- Born: 25 May 1903 Clapham, London
- Died: 7 January 1994 (aged 90)
- Occupations: Theatre impresario, city councillor and optician
- Spouse: Caroline Hull ​(m. 1929)​
- Children: 2

= Leslie Evershed-Martin =

English theatre impresario and politician

Leslie Eric Evershed-Martin, CBE (1903-1994) was a British theatre manager, city councillor and optician, and founder of the Chichester Festival Theatre.
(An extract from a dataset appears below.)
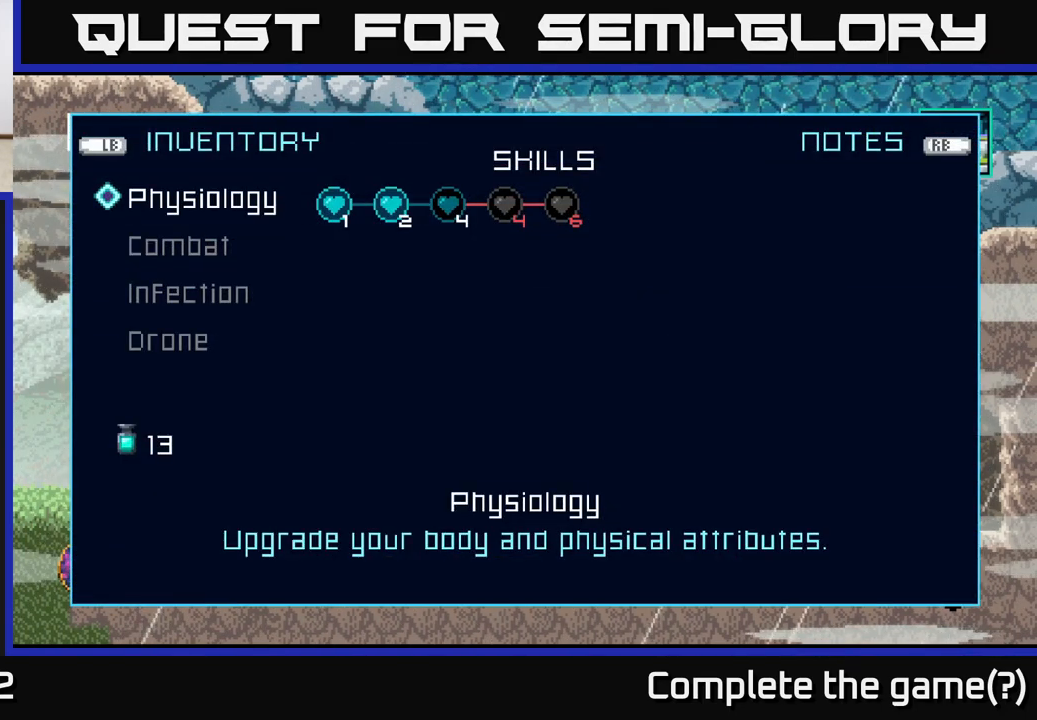
{"buttons": [], "left_stick": "center", "right_stick": "center", "events": [[333, "left_stick", "right"], [500, "left_stick", "center"]]}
Evershed-Martin was born in Clapham, London in 1903. His father was a bank manager, and he trained as an optician. He was twice Mayor of Chichester
and founded Chichester Players in 1933. In 1959, Evershed-Martin founded the Chichester Festival Theatre, and then successfully raised the funding to see this 'Impossible theatre' built, in 1960. The theatre opened with Laurence Olivier as its first artistic director, and attracted a host of prominent directors during its first two decades. In July 1963 he was recognised with the award of member (serving brother) of the Order of Saint John. He was awarded an OBE in June 1967, and a CBE in June 1990 for his services to theatre.

He married Caroline Hull in 1929; they had two sons. He died in 1994.

==Publications==
- Evershed-Martin, Leslie. 1971. The Impossible Theatre: The Chichester Festival Theatre Adventure. Bognor Regis: Philimore & Co. ISBN 9780900592171.